Some Parents Still Wary Of Vaccines After Bogus Study
PITTSBURGH (KDKA) — Vaccines are down, measles are up and resources have been diverted away from studies that could have actually led somewhere.
This was all started by so-called research that was all fraud.
It’s one thing for researchers to make mistakes, find mistakes and admit mistakes. It’s quite another to completely make up the data.
This is what has happened with the now-retracted British study from the prestigious journal Lancet that linked autism to the childhood measles, mumps and rubella vaccine. The study was a fraud.
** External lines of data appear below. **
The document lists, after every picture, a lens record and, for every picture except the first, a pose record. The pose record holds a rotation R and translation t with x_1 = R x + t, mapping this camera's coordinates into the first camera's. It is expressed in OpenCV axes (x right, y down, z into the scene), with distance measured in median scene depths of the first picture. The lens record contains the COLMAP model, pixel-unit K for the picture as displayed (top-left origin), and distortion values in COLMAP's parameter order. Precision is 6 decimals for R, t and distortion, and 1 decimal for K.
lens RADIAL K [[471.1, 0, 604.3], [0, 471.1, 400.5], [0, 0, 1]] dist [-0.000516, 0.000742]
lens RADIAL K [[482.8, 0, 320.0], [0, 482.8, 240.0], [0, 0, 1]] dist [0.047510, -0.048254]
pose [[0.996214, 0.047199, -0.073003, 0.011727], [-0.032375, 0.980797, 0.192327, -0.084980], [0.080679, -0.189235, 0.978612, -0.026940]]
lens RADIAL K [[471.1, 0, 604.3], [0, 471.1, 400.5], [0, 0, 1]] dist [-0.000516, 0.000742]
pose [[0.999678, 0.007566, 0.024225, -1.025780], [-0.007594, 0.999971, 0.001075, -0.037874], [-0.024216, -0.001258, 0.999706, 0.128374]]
“The British Medical Journal has come out with very strong language, saying that, using the word ‘fraud,’ which has really never been done before, although the study was discounted several times in the past five or six years,” says Dr. David Wolfson, a pediatrician at Children’s Community Pediatrics in Squirrel Hill.
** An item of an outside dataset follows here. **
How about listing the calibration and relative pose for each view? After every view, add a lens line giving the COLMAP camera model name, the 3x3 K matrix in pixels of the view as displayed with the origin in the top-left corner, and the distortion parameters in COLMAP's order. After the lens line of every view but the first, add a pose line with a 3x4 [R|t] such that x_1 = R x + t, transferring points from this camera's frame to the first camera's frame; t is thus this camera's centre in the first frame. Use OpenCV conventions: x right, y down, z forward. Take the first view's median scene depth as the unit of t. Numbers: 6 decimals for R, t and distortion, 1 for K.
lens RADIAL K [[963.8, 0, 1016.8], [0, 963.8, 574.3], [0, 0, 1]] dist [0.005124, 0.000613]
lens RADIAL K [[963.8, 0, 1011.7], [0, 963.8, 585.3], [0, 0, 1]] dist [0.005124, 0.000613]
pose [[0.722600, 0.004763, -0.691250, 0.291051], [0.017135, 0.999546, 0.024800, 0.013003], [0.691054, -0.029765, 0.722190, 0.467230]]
An investigative journalism piece in the British Medical Journal shows the lead author, Dr. Andrew Wakefield, stretched the facts about the 12 patients in the 1998 study to fit his claims.
This deliberate falsification of data has created fear and confusion and put public health in danger.
“The damage that has been caused by this ‘study’ has really been immeasurable,” Dr. Wolfson continues. “We are definitely seeing more parents who are fearful of vaccines. It’s hurt children, quite literally, by causing illness.”
Wakefield and other researchers have not been able to reproduce the findings. His co-authors withdrew their names in 2004 when they discovered he had been paid $674,000 to cook up a vaccine scare. The source of the money was a law firm intending to sue vaccine makers.
Despite all of this, there is still fear in the hearts of some parents.
“What we in the medical profession sometimes present are arguments from the brain, from the evidence, which doesn’t always overcome the arguments of the heart,” laments Dr. Wolfson.
In the U.S., more cases of measles were reported in 2008, the greatest number since the study came out. In nine out of 10 cases, the people infected were not vaccinated or the vaccine status was unknown.
Wakefield no longer has a medical license. He had been running the Thoughtful House for Children, a center for the study of autism in Austin, Texas, but he resigned last year.